The target 1ES 1927+654 was first identified as a “changing look” candidate after an optical flare in December 2017 with a peak brightness of deltaV=5 magnitudes (~100x brighter). Most recently, a new X-ray component appeared in late 2022, which triggered Director’s Discretionary Time (DDT) follow-up observations using the NRAO Very Long Baseline Array (VLBA).
Figure 1: Four separate observations of K-band (22 GHz)Very Long Baseline Array (VLBA) imaging spanning roughly one year demonstrate the expansion of two oppositely-located radio sources plus the radio core (subtracted from the colormap and illustrated as contours on each image). The two unresolved radio components are expanding radially away from each other with an apparent velocity of around 30% the speed of light.
Launching a jet
Radio imaging of AGNs is a unique probe of their behavior since, unlike other observing wavelengths, it enables us to trace the highest-velocity outflows. The material launched undergoes shocks that generate synchrotron emission that we can observe at ~GHz frequencies with radio telescopes like the VLBA.
The authors of today’s paper observed the famous CLAGN 1ES 1927+654 four times with the VLBA in K-band (22 GHz) over a year, beginning approximately six months after the initial X-ray flare. The authors subtracted an “unresolved core” corresponding to a point source centered on the SMBH; see, e.g., the featured image of Cygnus A, an example of a many-thousands-of-years-old AGN. The resulting “residual images” are plotted in Figure 1. This sequence of four images demonstrates the radial expansion of two unresolved radio sources from the central source over a year. At the distance to this source (redshift z = 0.017; image scale 0.35 parsecs/milliarcsecond), the approximate apparent speed of these sources expanding from one another is 30% the speed of light. However, the authors point out that future monitoring will enable a more accurate kinematic analysis for a precise velocity measurement.

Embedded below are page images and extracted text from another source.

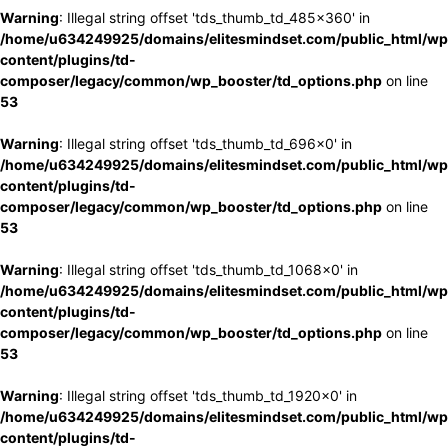
Warning
: Illegal string offset 'tds_thumb_td_485x360' in
/home/u634249925/domains/elitesmindset.com/public_html/wp
content/plugins/td-
composer/legacy/common/wp_booster/td_options.php
on line
53
Warning
: Illegal string offset 'tds_thumb_td_696x0' in
/home/u634249925/domains/elitesmindset.com/public_html/wp
content/plugins/td-
composer/legacy/common/wp_booster/td_options.php
on line
53
Warning
: Illegal string offset 'tds_thumb_td_1068x0' in
/home/u634249925/domains/elitesmindset.com/public_html/wp
content/plugins/td-
composer/legacy/common/wp_booster/td_options.php
on line
53
Warning
: Illegal string offset 'tds_thumb_td_1920x0' in
/home/u634249925/domains/elitesmindset.com/public_html/wp
content/plugins/td-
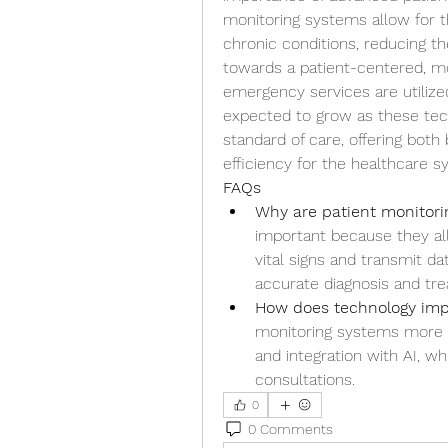
monitoring systems allow for 
chronic conditions, reducing th
towards a patient-centered, mo
emergency services are utilize
expected to grow as these tec
standard of care, offering both
efficiency for the healthcare s
FAQs
Why are patient monitor
important because they all
vital signs and transmit da
accurate diagnosis and tr
How does technology imp
monitoring systems more p
and integration with AI, w
consultations.
0
0 Comments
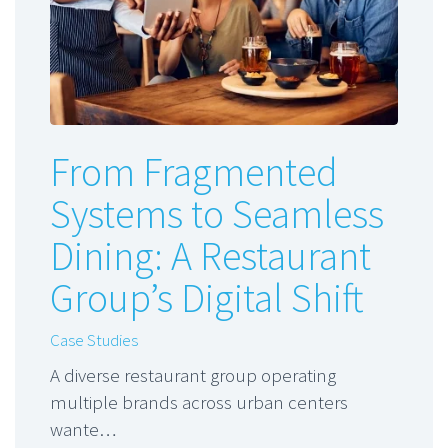
From Fragmented
Systems to Seamless
Dining: A Restaurant
Group’s Digital Shift
Case Studies
A diverse restaurant group operating
multiple brands across urban centers
wante…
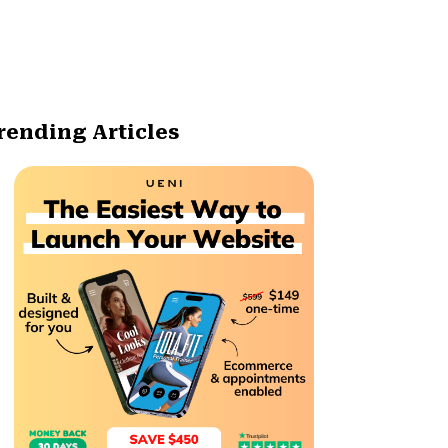
rending Articles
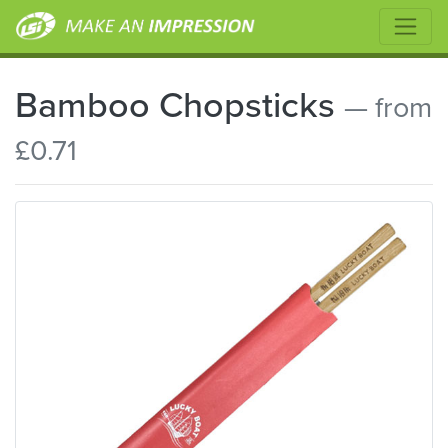
Bamboo Chopsticks
— from
£0.71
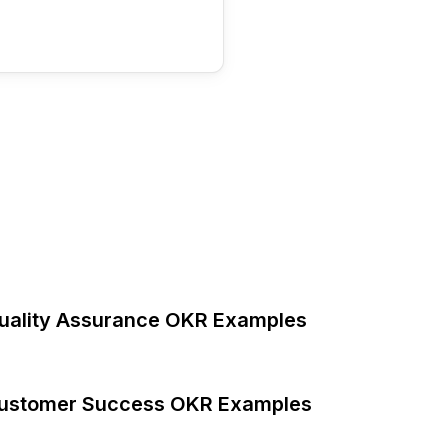
uality Assurance OKR Examples
ustomer Success OKR Examples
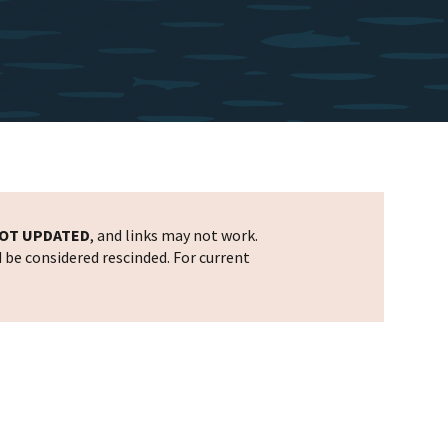
OT UPDATED
, and links may not work.
d be considered rescinded. For current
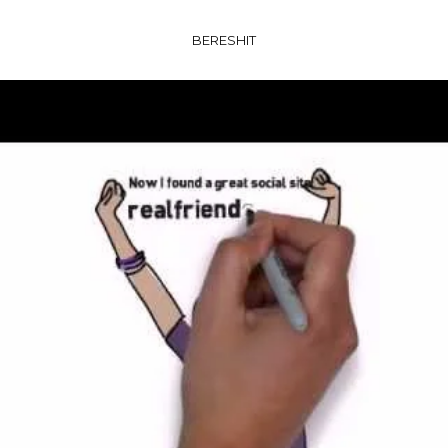
BERESHIT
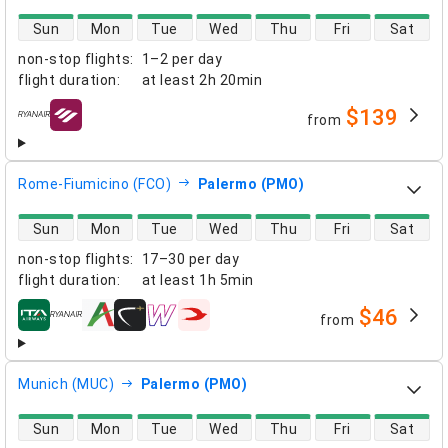
direct flight availability
Sun
Mon
Tue
Wed
Thu
Fri
Sat
non-stop flights
:
1–2 per day
flight duration
:
at least
2h 20min
$139
from
airlines
Rome-Fiumicino (FCO)
Palermo (PMO)
direct flight availability
Sun
Mon
Tue
Wed
Thu
Fri
Sat
non-stop flights
:
17–30 per day
flight duration
:
at least
1h 5min
$46
from
airlines
Munich (MUC)
Palermo (PMO)
direct flight availability
Sun
Mon
Tue
Wed
Thu
Fri
Sat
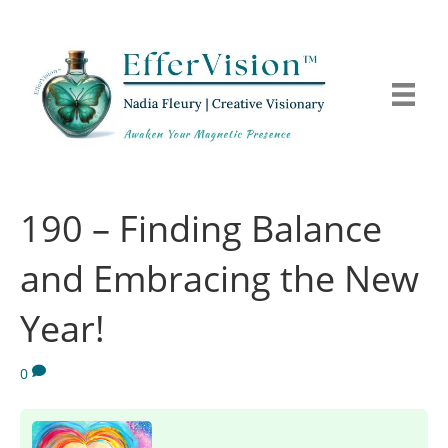
190 – Finding Balance
and Embracing the New
Year!
0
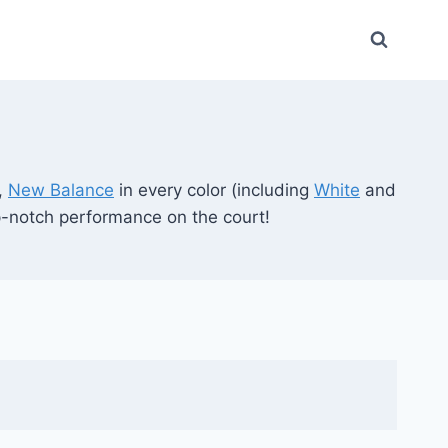
,
New Balance
in every color (including
White
and
op-notch performance on the court!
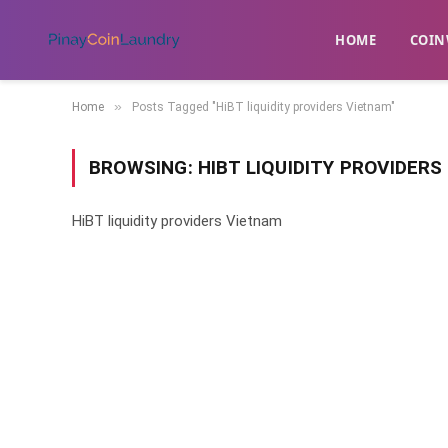
HOME
​COIN
»
Home
Posts Tagged "HiBT liquidity providers Vietnam"
BROWSING:
HIBT LIQUIDITY PROVIDER
HiBT liquidity providers Vietnam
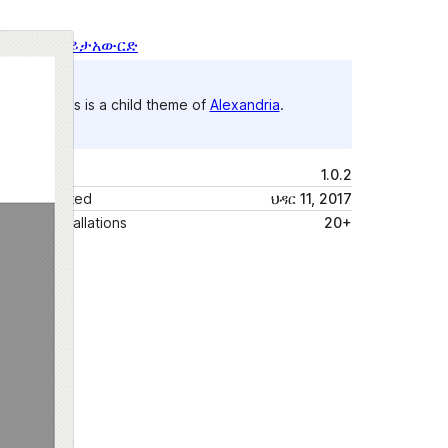
ቅድሚያ እይታ
አውርድ
This is a child theme of
Alexandria
.
ስሪት
1.0.2
Last updated
ህዳር 11, 2017
Active installations
20+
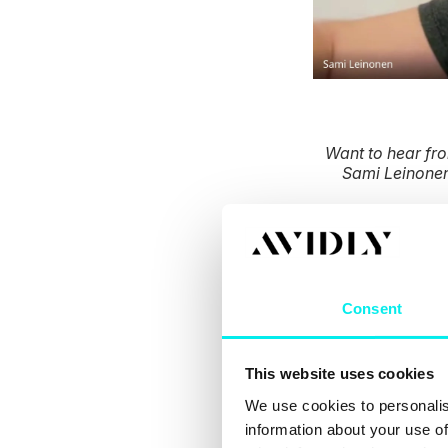
Want to hear fr
Sami Leinonen
How d
Consent
It’s important to 
This website uses cookies
identical, and th
We use cookies to personalis
information about your use of
That’s why you ne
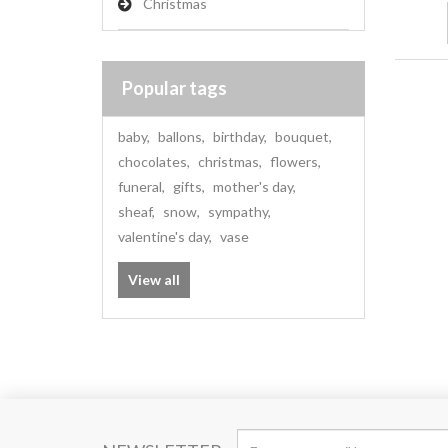
Christmas
Popular tags
baby
,
ballons
,
birthday
,
bouquet
,
chocolates
,
christmas
,
flowers
,
funeral
,
gifts
,
mother's day
,
sheaf
,
snow
,
sympathy
,
valentine's day
,
vase
View all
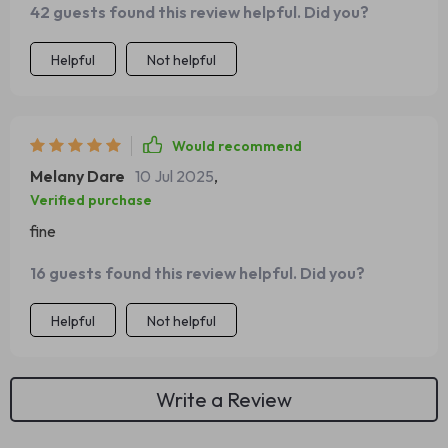
42 guests found this review helpful. Did you?
Helpful
Not helpful
Would recommend
Melany Dare
10 Jul 2025
,
Verified purchase
fine
16 guests found this review helpful. Did you?
Helpful
Not helpful
Write a Review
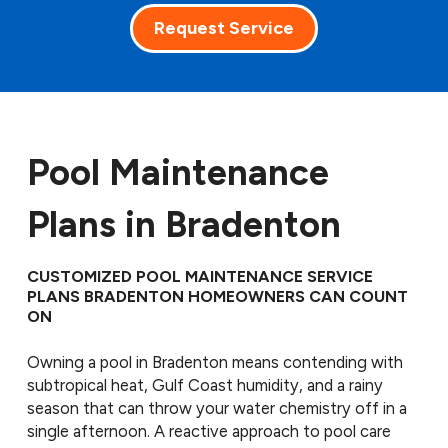
Request Service
Pool Maintenance
Plans in Bradenton
CUSTOMIZED POOL MAINTENANCE SERVICE
PLANS BRADENTON HOMEOWNERS CAN COUNT
ON
Owning a pool in Bradenton means contending with
subtropical heat, Gulf Coast humidity, and a rainy
season that can throw your water chemistry off in a
single afternoon. A reactive approach to pool care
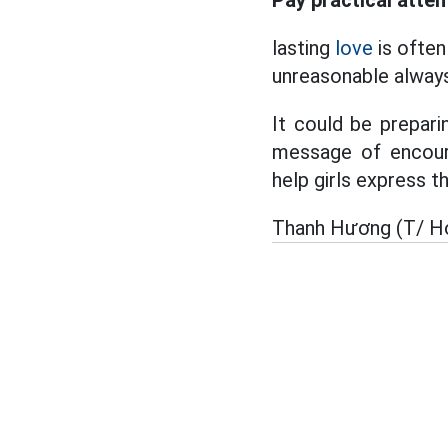
Pay practical atten
lasting
love
is often 
unreasonable always
It could be preparin
message of encour
help girls express th
Thanh Hương (T/ H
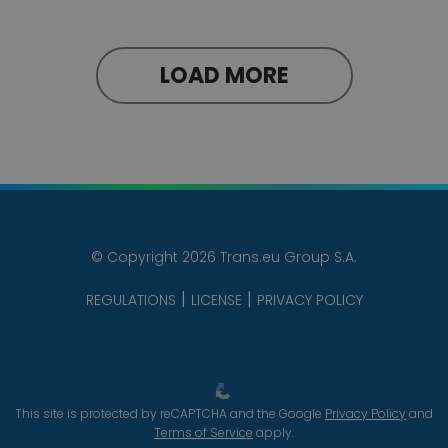
LOAD MORE
© Copyright 2026 Trans.eu Group S.A.
REGULATIONS
LICENSE
PRIVACY POLICY
This site is protected by reCAPTCHA and the Google
Privacy Policy
and
Terms of Service
apply.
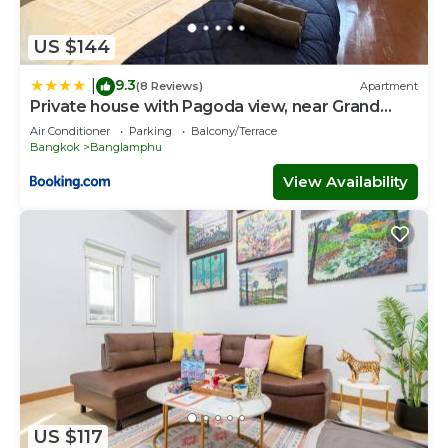
US $144
9.3
|
(8 Reviews)
Apartment
Private house with Pagoda view, near Grand
Palace
Air Conditioner
Parking
Balcony/Terrace
Bangkok
Banglamphu
View Availability
US $117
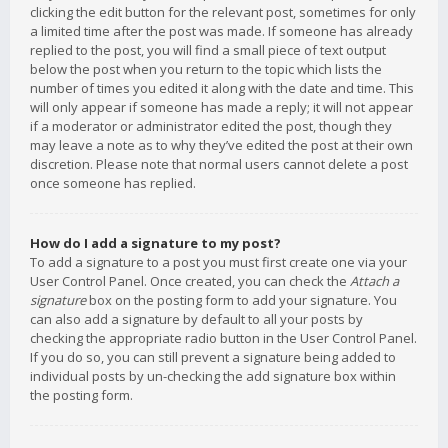
clicking the edit button for the relevant post, sometimes for only
a limited time after the post was made. If someone has already
replied to the post, you will find a small piece of text output
below the post when you return to the topic which lists the
number of times you edited it along with the date and time. This
will only appear if someone has made a reply; it will not appear
if a moderator or administrator edited the post, though they
may leave a note as to why they’ve edited the post at their own
discretion. Please note that normal users cannot delete a post
once someone has replied.
How do I add a signature to my post?
To add a signature to a post you must first create one via your
User Control Panel. Once created, you can check the
Attach a
signature
box on the posting form to add your signature. You
can also add a signature by default to all your posts by
checking the appropriate radio button in the User Control Panel.
If you do so, you can still prevent a signature being added to
individual posts by un-checking the add signature box within
the posting form.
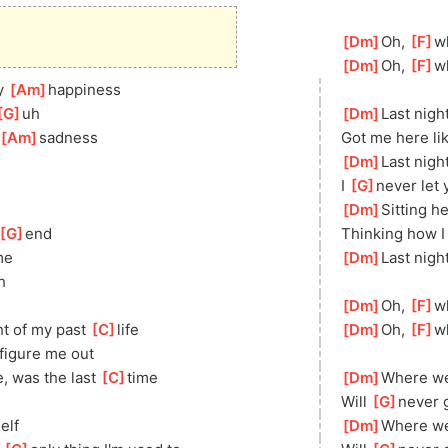
[
Dm
]
Oh, 
[
F
]
w
[
Dm
]
Oh, 
[
F
]
w
y 
[
Am
]
happiness
G
]
uh
[
Dm
]
Last nigh
[
Am
]
sadness
Got me here lik
[
Dm
]
Last nigh
I 
[
G
]
never let 
[
Dm
]
Sitting he
[
G
]
end
Thinking how I
me
[
Dm
]
Last nigh
h
[
Dm
]
Oh, 
[
F
]
w
ht of my past 
[
C
]
life
[
Dm
]
Oh, 
[
F
]
w
figure me out
e, was the last 
[
C
]
time
[
Dm
]
Where we
Will 
[
G
]
never 
elf
[
Dm
]
Where we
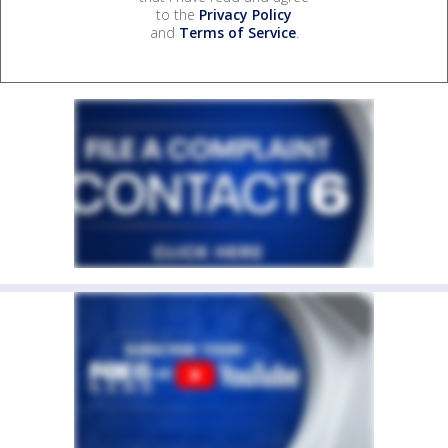
to the
Privacy Policy
and
Terms of Service
.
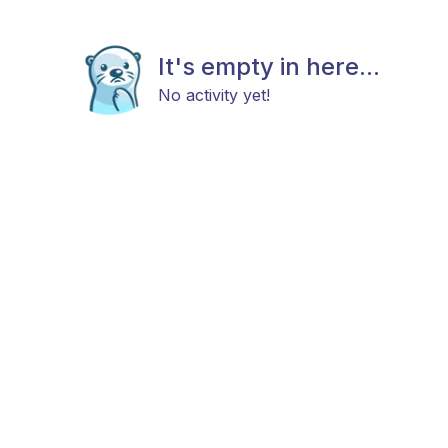
It's empty in here...
No activity yet!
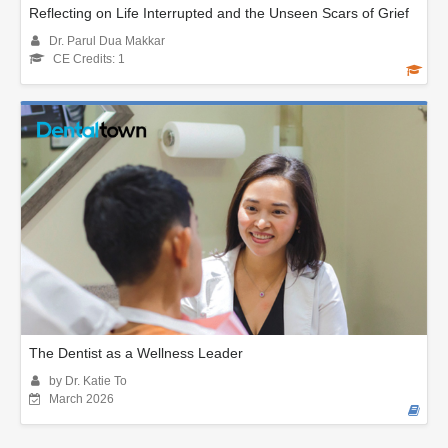
Reflecting on Life Interrupted and the Unseen Scars of Grief
Dr. Parul Dua Makkar
CE Credits: 1
The Dentist as a Wellness Leader
by Dr. Katie To
March 2026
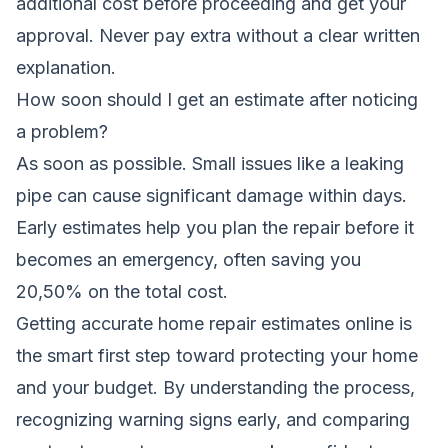
additional cost before proceeding and get your
approval. Never pay extra without a clear written
explanation.
How soon should I get an estimate after noticing
a problem?
As soon as possible. Small issues like a leaking
pipe can cause significant damage within days.
Early estimates help you plan the repair before it
becomes an emergency, often saving you
20,50% on the total cost.
Getting accurate home repair estimates online is
the smart first step toward protecting your home
and your budget. By understanding the process,
recognizing warning signs early, and comparing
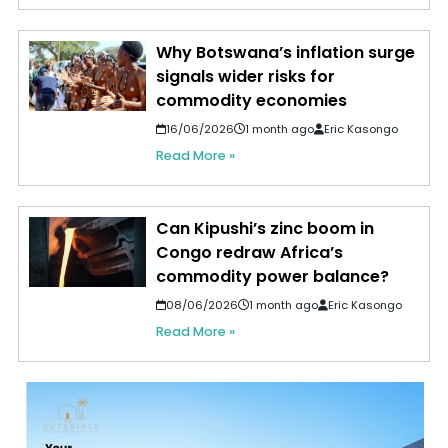
Why Botswana’s inflation surge
signals wider risks for
commodity economies
16/06/2026
1 month ago
Eric Kasongo
Read More »
Can Kipushi’s zinc boom in
Congo redraw Africa’s
commodity power balance?
08/06/2026
1 month ago
Eric Kasongo
Read More »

The directly measured apparent velocity of the expanding jet (and counterjet from the other axis) agreed remarkably well with several independent indirect estimates of the outflow. The apparent equal brightness of the two jets allows the authors to argue that the AGN’s orientation must be at least somewhat “off-axis” at >20 degrees or so. The structure is remarkably similar to that of “low-luminosity” compact symmetric objects (CSOs), which have been suggested to be powered by the disruption of a star by the SMBH in a “tidal disruption event” (TDE). The late-time radio rebrightening is also reminiscent of the behavior of optically-discovered TDEs. However, the original X-ray properties responsible for the event’s discovery remain highly differentiated from the TDE case. Further VLBA monitoring will enable a more detailed analysis of the jet’s evolution and allow us to begin sketching the conditions and requirements for understanding these closely related SMBH phenomena.